I don’t think I’ve actually heard of anyone replacing their factory Taurus sights with aftermarket sights before so I was morbidly curious to see how well that actually works out in reality. As it turns out, I think that Taurus pistols have a slight dimensional difference in their dovetail cuts than OEM Glock pistols but it could also be that my G3XL was slightly out of spec since its factory sights came out just as easily. Nothing that a clever person can’t fix with a little thinking and $3 worth of thread locker tape.
The sights don’t really offer me anything other than a bigger front dot and maybe slightly better sight alignment. While it’s cool that you can swap out the insert on the front sight post, I don’t really know of anyone currently doing this but it might be useful down the road if you’re planning on customizing your pistol with lots of aftermarket parts and want a front sight to match the rest of your flashy hardware. It would certainly be cool if Tyrant Designs offered a tritium insert for the front sight and I think that would be an upgrade worth buying to increase your low light visibility for concealed carry applications.

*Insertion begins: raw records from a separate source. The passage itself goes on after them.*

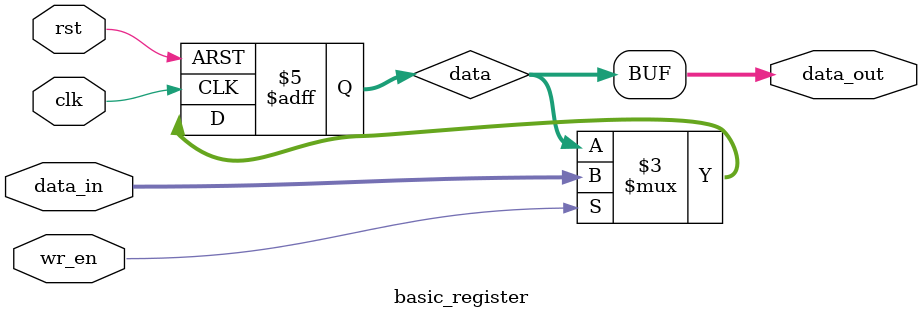
<source format=v>
module basic_register#(
	parameter DATA_WIDTH = 8
)(
	input clk,
	input rst,
	input wr_en,
	input [(DATA_WIDTH-1):0] data_in,
	output [(DATA_WIDTH-1):0] data_out
);

reg [(DATA_WIDTH-1):0] data;

initial data <= 0;

always @(posedge clk or posedge rst) begin
	if(rst)
		data <= 0;
	else begin
		if(wr_en)
			data <= data_in;
	end
end

assign data_out = data;

endmodule
		
</source>
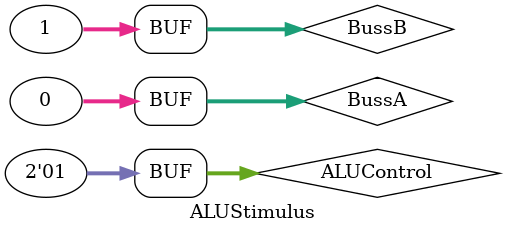
<source format=v>
`timescale 1 ps / 100 fs

`include "alu.v"

module ALUStimulus();

parameter ClockDelay = 100000;

reg [31:0] BussA, BussB;
reg [1:0] ALUControl;

wire [31:0] Output;
wire zero, overflow,CarryOut;

integer i;

// If your register file module is not named "alu" then you will
// have to change the following line in order to create an instance of
// your register file.  Also you must make sure that the port declarations
// match up with the module instance in this stimulus file.
alu alu1(Output, CarryOut, zero, overflow, BussA, BussB, ALUControl);

initial
    begin
        $monitor($time, " Output=%h, CarryOut=%b, BussA=%h, BussB=%h, ALUControl=%b, Zero=%b, Overflow=%b",
        Output, CarryOut, BussA, BussB, ALUControl, zero, overflow);

    /* Addition unit testing */
        ALUControl=00; 
        BussA=32'hDEF; BussB=32'hABC; // Should output 18AB
        #(ClockDelay);
        BussA=32'h1234; BussB=32'h0105; // Should output 1339
        #(ClockDelay);
        BussA=32'hFFFFFFFF; BussB=32'h00000001; // Should output 0000
        #(ClockDelay);

    /* Subtraction unit testing */
        ALUControl=01; 
        BussA=32'hDEF; BussB=32'hABC; // Should output 333
        #(ClockDelay);
        BussA=32'h1234; BussB=32'h0105; // Should output 112F
        #(ClockDelay);
        BussA=32'h0000; BussB=32'h0001; // Should output FFFF
        #(ClockDelay);

    /* You should test your units EXTENSIVELY here.
           We just gave a few ideas above to get you started.
           Make sure you've checked all outputs for all
           "interesting" cases. */

    end
endmodule


</source>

In conclusion, I think these aftermarket sights from Tyrant Designs are built well but have a limited amount of uses that aren’t simply dressing up your pistol for a gilded party. For a price of $49.95, you’re really just paying for a luxury appearance upgrade rather than a functional one over the factory sights which do just fine. However, that being said, I’ve enjoyed using them on the Taurus G3XL which has so far been a great host for them after a bit of extra fitting done on my part. What I’m looking forward to down the road from Tyrant Designs are their upcoming Glock compatible tritium night sights. When those come out, we’ll see how they hold up to other aftermarket night sights already on the market!